One way to handle this is use an information retrieval system / search engine, and use LLM to do DSL generation, similar to using LLM to generate SQL queries
One other alternative is to have an API in front of the search engine, similar to, say, Google or Bing API.
v
Yes, I split the index into different chunks for storage based on context. I don't prefer the Query generation method because you don't want to execute arbitrary code in production or even testing because of the resource constraints. Recent paper also showed that code generation is very unreliable. With embedding based methods, you can at least inspect the relevant chunks that are being retrieved.
d
Hey Jess, I have tried building a layer for determining the Conversation Stage and based on that switched the Prompts, think of it like a Prompt Manager!
d
@Vishwanath Seshagiri Curious about your approach. Are you running the classifier to extract keywords on every received user input? And do you decide to run an embedding search every time, or only when you've inferred a context change?
v
We've different texts for different "contexts", when creating the entry in embedding database, we store the index under that context keyword. Example context from the perspective of say Apple would be ipad, iphone, macos etc. The small classifier allows us to figure out where the question is from, and use that specific embedding along with the LLM call.
d
How many different contexts are you supporting simultaneously with that approach?
v
Right now 3, but at the max we’d have 5
j
Thanks for everyone's thoughts. So our main issue is not not so much with the embeddings from what we’ve seen. We’re creating a chat-like interface where you can “talk” to multiple documents. You can ask follow-up questions, or ask something completely unrelated to the previous questions. The main challenge we’re facing is knowing whether we need the chat history to create a standalone question. We’ve been trying out prompt tweaks, and it appears to be the main factor in solving this
Copy code
`Given the following conversation and a follow up question, rephrase the follow up question to be a standalone question.

Chat History:
{chat_history}

Disregard the chat history if the follow up question is not related to it.
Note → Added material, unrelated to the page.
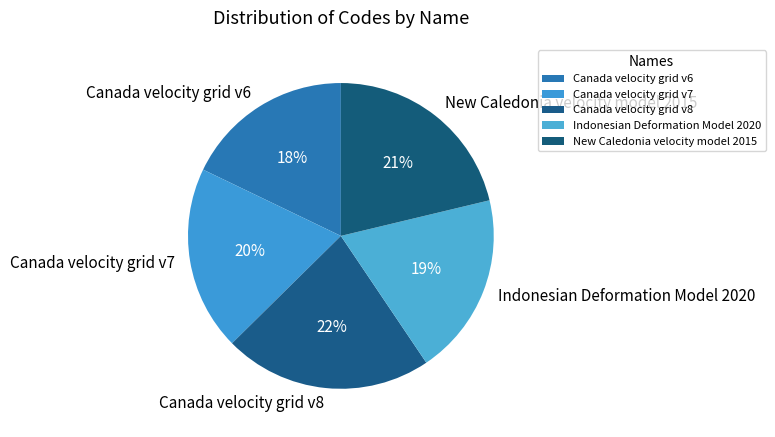

Combined, do Indonesian Deformation Model 2020 and New Caledonia velocity model 2015 account for over 50%?

No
Follow Up Input: {question}
Standalone question:`;
v
One of the problems that can happen for long chat history is the loss of context for non-standalone question. GPT4 seems to have a context length of 32000 tokens, but a lot of users dispute that claim.
j
Yup - the limit for GPT-3.5 turbo seems to be even lower, around 4k tokens (not 100% sure). We're using GPT-3.5 turbo currently because of its faster response times. We're considering summarizing the chat history before prompting the LLM which might help overcome the token limit.